美文网首页
四,聚合操作

四,聚合操作

作者: alexgu | 来源:发表于2021-01-14 04:45 被阅读0次

一,聚合操作

将数据经过计算,映射,汇总等操作后返回最终处理数据。
mongo有三种方式进行聚合操作:
1,Aggregation Pipeline
2,Map-Reduce
3,Single Purpose Aggregation Operations

先下载一份测试数据,https://gitee.com/geektime-geekbang/geektime-mongodb-course/raw/master/aggregation/dump.tar.gz
解压后执行mongorestore(新版mongo需要自行下载mongo tools),可以得到一个mock数据

image.png

看下order数据结构

db.orders.findOne({})
{
        "_id" : ObjectId("5dbe7a545368f69de2b4d36e"),
        "street" : "493 Hilll Curve",
        "city" : "Champlinberg",
        "state" : "Texas",
        "country" : "Malaysia",
        "zip" : "24344-1715",
        "phone" : "425.956.7743 x4621",
        "name" : "Destinee Schneider",
        "userId" : 3573,
        "orderDate" : ISODate("2019-03-26T03:20:08.805Z"),
        "status" : "created",
        "shippingFee" : NumberDecimal("8.00"),
        "orderLines" : [
                {
                        "product" : "Refined Fresh Tuna",
                        "sku" : "2057",
                        "qty" : 25,
                        "price" : NumberDecimal("56.00"),
                        "cost" : NumberDecimal("46.48")
                },
                {
                        "product" : "Refined Concrete Ball",
                        "sku" : "1738",
                        "qty" : 61,
                        "price" : NumberDecimal("47.00"),
                        "cost" : NumberDecimal("47")
                },
                {
                        "product" : "Rustic Granite Towels",
                        "sku" : "500",
                        "qty" : 62,
                        "price" : NumberDecimal("74.00"),
                        "cost" : NumberDecimal("62.16")
                },
                {
                        "product" : "Refined Rubber Salad",
                        "sku" : "1400",
                        "qty" : 73,
                        "price" : NumberDecimal("93.00"),
                        "cost" : NumberDecimal("87.42")
                },
                {
                        "product" : "Intelligent Wooden Towels",
                        "sku" : "5674",
                        "qty" : 72,
                        "price" : NumberDecimal("84.00"),
                        "cost" : NumberDecimal("68.88")
                },
                {
                        "product" : "Refined Steel Bacon",
                        "sku" : "5009",
                        "qty" : 8,
                        "price" : NumberDecimal("53.00"),
                        "cost" : NumberDecimal("50.35")
                }
        ],
        "total" : NumberDecimal("407")
}

二,Aggregation Pipeline

db.collection.aggregate( [ { <stage> }, ... ] )
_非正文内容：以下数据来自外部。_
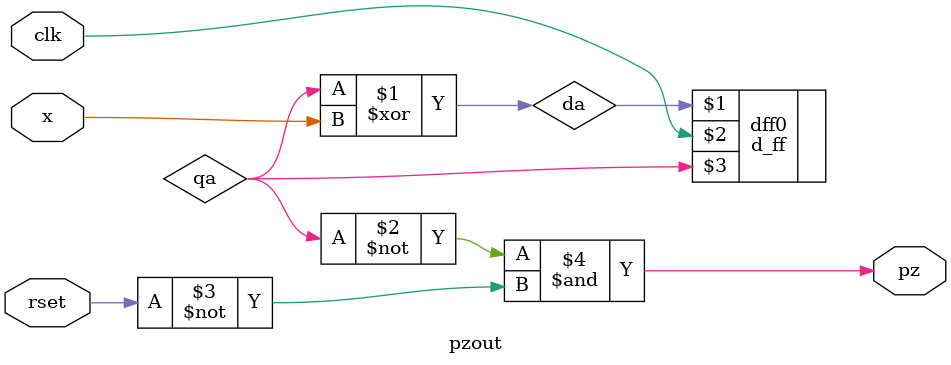
<source format=v>
module pzout(x, rset, clk, pz);
	input x, rset, clk;
	output pz;
	wire da, qa;
	
	assign da = qa ^ x;
	d_ff dff0(da, clk, qa);
	
	assign pz = ~qa & ~rset;
	
endmodule

</source>
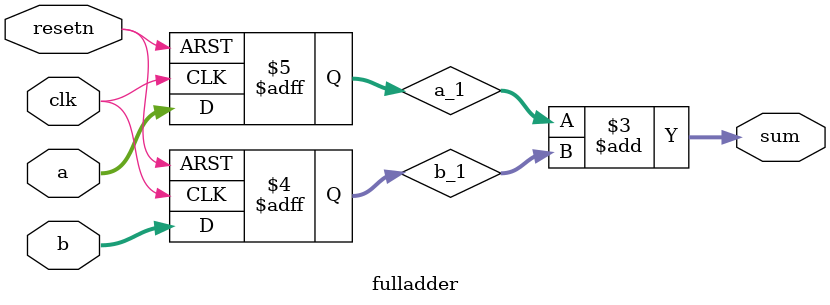
<source format=sv>
module fulladder(
  input wire [31:0] a,
  input wire [31:0] b,  
  input wire clk,
  input wire resetn,
  
  output wire [31:0] sum
  //output logic carry_out
);
  reg [31:0] b_1;
  reg [31:0] a_1;
  //s = a + b;
  //carry_out = (a ^ b) | (a ^ carry_in) | (a ^ carry_out);
  
  always@(posedge clk or negedge resetn) begin
    if (~resetn) begin
	a_1 <= 32'b0;
	b_1 <= 32'b0;
    end
    else begin	
        a_1 <= a;
        b_1 <= b;
    end
  end
  
//  assign sum = a_1 + (b_1 & 32'h5);
  assign sum = a_1 + b_1;
  
  
endmodule 
</source>
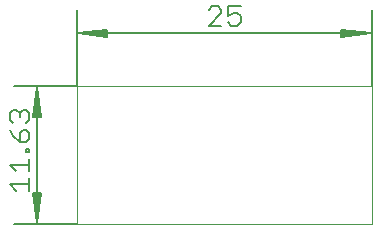
<source format=gko>
G75*
%MOIN*%
%OFA0B0*%
%FSLAX25Y25*%
%IPPOS*%
%LPD*%
%AMOC8*
5,1,8,0,0,1.08239X$1,22.5*
%
%ADD10C,0.00492*%
%ADD11C,0.00512*%
%ADD12C,0.00600*%
D10*
X0025883Y0012791D02*
X0124308Y0012791D01*
X0124308Y0058559D01*
X0025883Y0058559D01*
X0025883Y0012791D01*
D11*
X0004918Y0012791D01*
X0012595Y0013047D02*
X0013619Y0023028D01*
X0013852Y0023028D02*
X0011338Y0023028D01*
X0012595Y0013047D01*
X0011572Y0023028D01*
X0012083Y0023028D02*
X0012595Y0013047D01*
X0013107Y0023028D01*
X0013852Y0023028D02*
X0012595Y0013047D01*
X0012595Y0058303D01*
X0013619Y0048323D01*
X0013852Y0048323D02*
X0011338Y0048323D01*
X0012595Y0058303D01*
X0011572Y0048323D01*
X0012083Y0048323D02*
X0012595Y0058303D01*
X0013107Y0048323D01*
X0013852Y0048323D02*
X0012595Y0058303D01*
X0004918Y0058559D02*
X0025883Y0058559D01*
X0025883Y0083953D01*
X0026138Y0076276D02*
X0036119Y0077299D01*
X0036119Y0077532D02*
X0036119Y0075019D01*
X0026138Y0076276D01*
X0036119Y0075252D01*
X0036119Y0075764D02*
X0026138Y0076276D01*
X0036119Y0076787D01*
X0036119Y0077532D02*
X0026138Y0076276D01*
X0124052Y0076276D01*
X0114072Y0075252D01*
X0114072Y0075019D02*
X0124052Y0076276D01*
X0114072Y0077299D01*
X0114072Y0077532D02*
X0114072Y0075019D01*
X0114072Y0075764D02*
X0124052Y0076276D01*
X0114072Y0076787D01*
X0114072Y0077532D02*
X0124052Y0076276D01*
X0124308Y0083953D02*
X0124308Y0058559D01*
D12*
X0080523Y0079905D02*
X0079456Y0078837D01*
X0077321Y0078837D01*
X0076253Y0079905D01*
X0074078Y0078837D02*
X0069808Y0078837D01*
X0074078Y0083108D01*
X0074078Y0084175D01*
X0073010Y0085243D01*
X0070875Y0085243D01*
X0069808Y0084175D01*
X0076253Y0085243D02*
X0076253Y0082040D01*
X0078388Y0083108D01*
X0079456Y0083108D01*
X0080523Y0082040D01*
X0080523Y0079905D01*
X0080523Y0085243D02*
X0076253Y0085243D01*
X0010033Y0049543D02*
X0010033Y0047408D01*
X0008966Y0046340D01*
X0006831Y0048476D02*
X0006831Y0049543D01*
X0007898Y0050611D01*
X0008966Y0050611D01*
X0010033Y0049543D01*
X0006831Y0049543D02*
X0005763Y0050611D01*
X0004695Y0050611D01*
X0003628Y0049543D01*
X0003628Y0047408D01*
X0004695Y0046340D01*
X0003628Y0044165D02*
X0004695Y0042030D01*
X0006831Y0039895D01*
X0006831Y0043098D01*
X0007898Y0044165D01*
X0008966Y0044165D01*
X0010033Y0043098D01*
X0010033Y0040963D01*
X0008966Y0039895D01*
X0006831Y0039895D01*
X0008966Y0037740D02*
X0010033Y0037740D01*
X0010033Y0036672D01*
X0008966Y0036672D01*
X0008966Y0037740D01*
X0010033Y0034497D02*
X0010033Y0030227D01*
X0010033Y0032362D02*
X0003628Y0032362D01*
X0005763Y0030227D01*
X0010033Y0028052D02*
X0010033Y0023781D01*
X0010033Y0025916D02*
X0003628Y0025916D01*
X0005763Y0023781D01*
M02*

</source>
aggregate需要传入stage的数组作为管道,数据从上一个stage流出,经过当前stage处理,然后传递给下一个stage进行处理,当所有stage处理完之后得到最终数据。

2.1$match操作

通过标准的mongo查询语句过滤文档流,例如:

//id匹配
db.orders.aggregate([{"$match":{"_id":ObjectId("5dbe7a545368f69de2b4d36e")}}])

//total>0的
db.orders.aggregate([{"$match":{"total":{"$gt":NumberDecimal("0")}}}])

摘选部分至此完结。